Recovery — scenario router¶

A short list of "something broke; what do I do?" with pointers to the canonical procedure for each scenario. Most of the actual content lives in the Backup & Recovery, Rebuild Checklist, or the ZFS Operations / Troubleshooting pages — this page is the way in.

Pick your scenario¶

Scenario	First action	Canonical procedure
Accidentally deleted a file or directory	Find the most recent snapshot, copy it back	ZFS Snapshots -> Reading from a snapshot
Bad service upgrade — Nextcloud / Authentik / etc.	Stop service, rollback its dataset, restart	Docker Integration -> Snapshot before risky operations
Bad VM-side change — Windows Update broke the guest	Stop VM, rollback its dataset, start	VM Storage -> When the VM corrupts its filesystem
Container won't start	`docker compose down && up --force-recreate` — data is on ZFS, not in the container	Docker Integration
ZFS pool reports DEGRADED / disk error	Read `zpool status -v`, plan disk replacement	ZFS Operations -> Disk replacement
ZFS pool won't import after reboot	Manual `zpool import`, check zfs-import services	ZFS Troubleshooting -> I rebooted and the pool isn't there
Host OS broken; ZFS pool fine	Reinstall Ubuntu, re-import pool, restore services	Rebuild Checklist
Disk failure on the no-redundancy pool	Replace disk, restore from off-host backup	Backup & Recovery -> Off-site target + Rebuild Checklist
Pool metadata corruption (FAULTED)	Try read-only import; rewind with `-F`; restore from backup if needed	ZFS Troubleshooting -> Pool is FAULTED / UNAVAIL
Lost ZFS encryption passphrase	No recovery is possible	ZFS Encryption -> Lost passphrase
Database (Postgres / MariaDB) corruption	Rollback DB dataset, or restore from SQL dump	See Database from snapshot below
Forgot SSH access (locked out)	Console-rescue path or single-user GRUB boot	See Locked-out recovery below
Tailscale stopped working	Re-auth, check ACLs	Tailscale Troubleshooting

Database from snapshot or SQL dump¶

Two paths depending on what's available.

From ZFS snapshot (fastest)¶

# Stop the container so it isn't writing during rollback
cd /path/to/compose/dir
docker compose stop postgres

# Rollback the DB dataset
sudo zfs rollback tank/db/postgres@before-upgrade-2026-05-17

# Start again
docker compose start postgres
docker compose logs --tail=50 postgres

The rollback is point-in-time-consistent (matches the txg at which the snapshot was taken). Postgres will recover from its WAL on next start.

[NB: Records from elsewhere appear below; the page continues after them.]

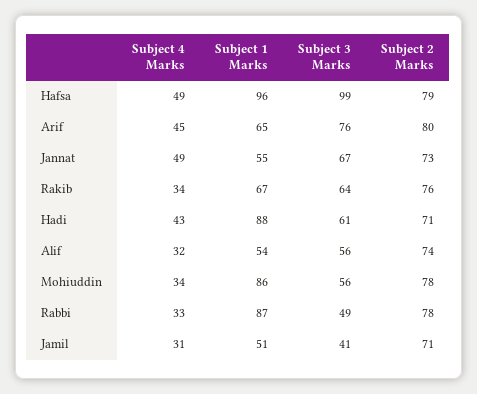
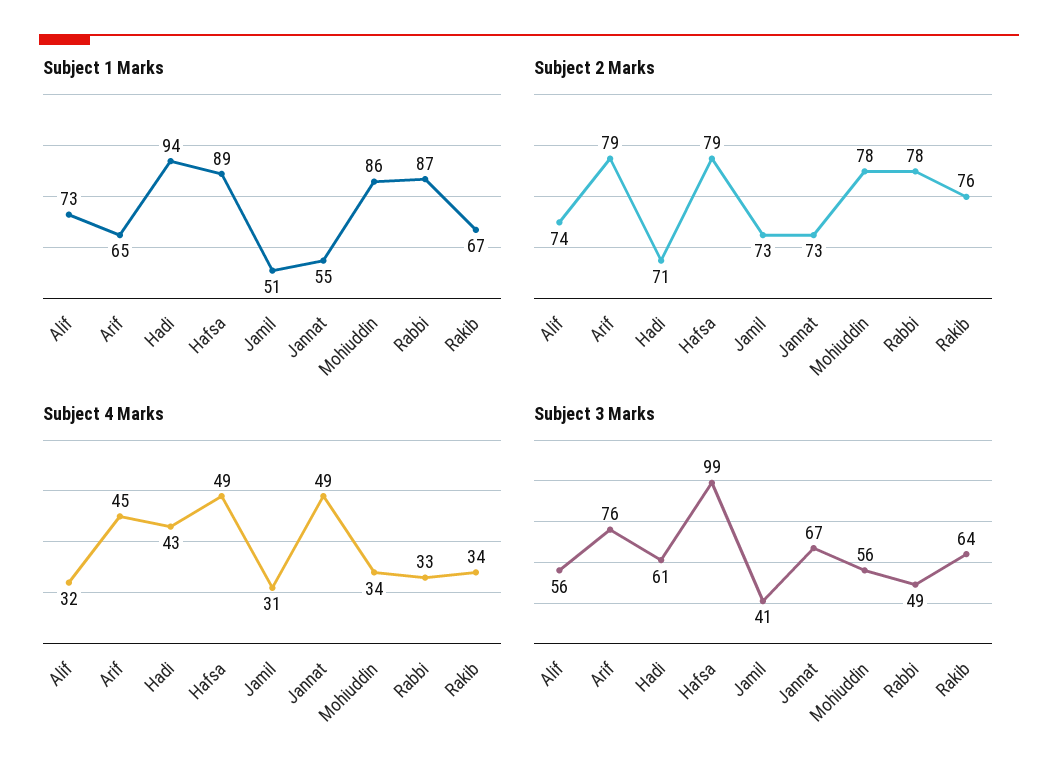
  {
    "Subject 4 Marks": {
      "Hafsa": 49,
      "Arif": 45,
      "Jannat": 49,
      "Rakib": 34,
      "Hadi": 43,
      "Alif": 32,
      "Mohiuddin": 34,
      "Rabbi": 33,
      "Jamil": 31
    },
    "Subject 1 Marks": {
-     "Hafsa": 96,
+     "Hafsa": 89,
      "Arif": 65,
      "Jannat": 55,
      "Rakib": 67,
-     "Hadi": 88,
+     "Hadi": 94,
-     "Alif": 54,
+     "Alif": 73,
      "Mohiuddin": 86,
      "Rabbi": 87,
      "Jamil": 51
    },
    "Subject 3 Marks": {
      "Hafsa": 99,
      "Arif": 76,
      "Jannat": 67,
      "Rakib": 64,
      "Hadi": 61,
      "Alif": 56,
      "Mohiuddin": 56,
      "Rabbi": 49,
      "Jamil": 41
    },
    "Subject 2 Marks": {
      "Hafsa": 79,
-     "Arif": 80,
+     "Arif": 79,
      "Jannat": 73,
      "Rakib": 76,
      "Hadi": 71,
      "Alif": 74,
      "Mohiuddin": 78,
      "Rabbi": 78,
-     "Jamil": 71
+     "Jamil": 73
    }
  }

From SQL dump (slower, more portable)¶

If you took a pg_dump / mysqldump before the bad change:

# Postgres
docker exec -i postgres-container psql -U user database < /mnt/tank/backups/db-2026-05-17.sql

# MariaDB / MySQL
docker exec -i mariadb-container mysql -u root -p database < /mnt/tank/backups/db-2026-05-17.sql

For Postgres specifically, use pg_restore for custom-format dumps:

docker exec -i postgres-container pg_restore -U user -d database < /mnt/tank/backups/db.dump

Locked out of SSH¶

If ssh user@host stops working after a config change:

Try from a different source IP / Tailscale. Lockouts (e.g. fail2ban, pam_faillock) are usually per-source IP.
Reach the box on its single HDMI output + keyboard. Use a recovery shell to undo the change:

# Reset PAM faillock for root (and others)
sudo faillock --user root --reset

# Or roll back ssh config
sudo cp /etc/ssh/sshd_config.bak /etc/ssh/sshd_config
sudo systemctl restart ssh

3. Boot via GRUB recovery mode if the SSH service won't start. Edit the kernel cmdline at GRUB to append single or init=/bin/bash, drop to a root shell, fix the config. 4. As a last resort, boot from a Ubuntu live USB, mount the root filesystem, and edit /etc/ssh/sshd_config directly.

See PAM -> Recovery if root gets locked out for the faillock specifics.

Recovery drill schedule¶

Pick a cadence and stick to it. Skipping drills is how you find out your backups didn't actually work the day you really need them.

Monthly: restore a single file from the most recent snapshot. Five minutes.
Quarterly: clone a dataset to a new mountpoint and start the service against it — verifies the snapshot is actually usable, not just present.
Quarterly: test the off-site backup by listing it and restoring one file.
Annually: walk through the Rebuild Checklist on spare hardware or a VirtualBox lab (see ZFS VirtualBox Lab). Time how long it takes; that's your real RTO.

A drill that doesn't end in "I successfully read the data" doesn't count.